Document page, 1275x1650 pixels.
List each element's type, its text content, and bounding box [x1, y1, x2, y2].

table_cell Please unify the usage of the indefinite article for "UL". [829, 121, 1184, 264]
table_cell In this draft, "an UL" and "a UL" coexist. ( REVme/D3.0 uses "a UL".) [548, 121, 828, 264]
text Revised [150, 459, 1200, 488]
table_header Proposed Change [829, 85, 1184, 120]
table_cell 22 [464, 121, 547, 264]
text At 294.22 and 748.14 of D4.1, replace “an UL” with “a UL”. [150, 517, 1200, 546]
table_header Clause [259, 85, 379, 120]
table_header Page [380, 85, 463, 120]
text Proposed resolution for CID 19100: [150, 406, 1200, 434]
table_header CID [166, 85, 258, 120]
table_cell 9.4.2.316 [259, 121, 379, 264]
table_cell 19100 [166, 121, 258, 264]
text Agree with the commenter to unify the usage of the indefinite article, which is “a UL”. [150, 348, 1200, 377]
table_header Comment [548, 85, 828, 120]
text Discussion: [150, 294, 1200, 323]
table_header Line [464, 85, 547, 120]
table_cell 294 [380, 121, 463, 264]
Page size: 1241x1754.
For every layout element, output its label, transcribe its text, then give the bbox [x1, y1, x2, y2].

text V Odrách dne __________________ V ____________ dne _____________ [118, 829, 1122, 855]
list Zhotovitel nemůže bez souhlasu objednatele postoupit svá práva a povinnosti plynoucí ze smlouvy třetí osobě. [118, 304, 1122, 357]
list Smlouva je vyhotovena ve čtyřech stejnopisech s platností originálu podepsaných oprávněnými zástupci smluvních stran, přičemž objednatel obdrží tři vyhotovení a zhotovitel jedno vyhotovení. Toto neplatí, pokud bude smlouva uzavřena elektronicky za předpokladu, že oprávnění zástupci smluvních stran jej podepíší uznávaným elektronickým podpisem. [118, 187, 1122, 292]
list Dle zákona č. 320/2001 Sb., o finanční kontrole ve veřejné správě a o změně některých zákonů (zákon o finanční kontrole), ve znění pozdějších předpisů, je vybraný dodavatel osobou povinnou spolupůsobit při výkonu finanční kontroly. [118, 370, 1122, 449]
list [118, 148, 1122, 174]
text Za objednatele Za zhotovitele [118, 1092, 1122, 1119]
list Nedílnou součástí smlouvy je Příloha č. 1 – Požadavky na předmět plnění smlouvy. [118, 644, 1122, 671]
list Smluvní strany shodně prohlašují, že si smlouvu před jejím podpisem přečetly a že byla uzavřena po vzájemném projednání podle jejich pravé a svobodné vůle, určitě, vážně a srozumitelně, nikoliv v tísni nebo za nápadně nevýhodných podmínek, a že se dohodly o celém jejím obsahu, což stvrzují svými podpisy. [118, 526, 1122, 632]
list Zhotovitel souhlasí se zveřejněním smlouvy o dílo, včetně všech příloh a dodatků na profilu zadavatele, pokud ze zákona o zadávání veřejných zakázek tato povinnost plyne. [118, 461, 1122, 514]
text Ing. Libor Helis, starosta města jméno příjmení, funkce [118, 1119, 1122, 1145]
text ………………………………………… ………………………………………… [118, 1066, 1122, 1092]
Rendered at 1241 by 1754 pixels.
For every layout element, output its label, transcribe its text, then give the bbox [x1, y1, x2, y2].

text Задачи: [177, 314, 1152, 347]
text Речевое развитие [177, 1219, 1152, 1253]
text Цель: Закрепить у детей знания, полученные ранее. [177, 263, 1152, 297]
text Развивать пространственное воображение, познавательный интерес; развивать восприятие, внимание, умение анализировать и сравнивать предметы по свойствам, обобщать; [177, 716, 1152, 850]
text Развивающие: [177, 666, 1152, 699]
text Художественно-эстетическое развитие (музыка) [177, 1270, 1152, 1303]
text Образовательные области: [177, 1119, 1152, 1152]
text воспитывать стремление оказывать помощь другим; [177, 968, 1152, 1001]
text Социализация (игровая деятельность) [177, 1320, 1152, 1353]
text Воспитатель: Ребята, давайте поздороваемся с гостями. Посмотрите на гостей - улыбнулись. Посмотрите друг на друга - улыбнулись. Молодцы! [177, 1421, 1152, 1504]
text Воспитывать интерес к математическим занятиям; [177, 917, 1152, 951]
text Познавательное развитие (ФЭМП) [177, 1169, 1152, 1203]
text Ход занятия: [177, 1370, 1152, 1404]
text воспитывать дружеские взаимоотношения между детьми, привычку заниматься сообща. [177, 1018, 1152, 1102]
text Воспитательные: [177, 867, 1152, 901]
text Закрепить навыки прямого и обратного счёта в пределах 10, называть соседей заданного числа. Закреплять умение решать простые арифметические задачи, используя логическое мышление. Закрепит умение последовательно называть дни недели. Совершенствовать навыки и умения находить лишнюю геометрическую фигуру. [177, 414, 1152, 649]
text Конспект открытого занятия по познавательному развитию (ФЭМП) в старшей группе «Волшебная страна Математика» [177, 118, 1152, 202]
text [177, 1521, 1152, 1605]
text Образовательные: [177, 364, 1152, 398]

───

● **Problem requirements**
Show the lines of the records above that mention "ФЭМП".

● **Result for this exercise**
text Познавательное развитие (ФЭМП) [177, 1169, 1152, 1203]
text Конспект открытого занятия по познавательному развитию (ФЭМП) в старшей группе «Волшебная страна Математика» [177, 118, 1152, 202]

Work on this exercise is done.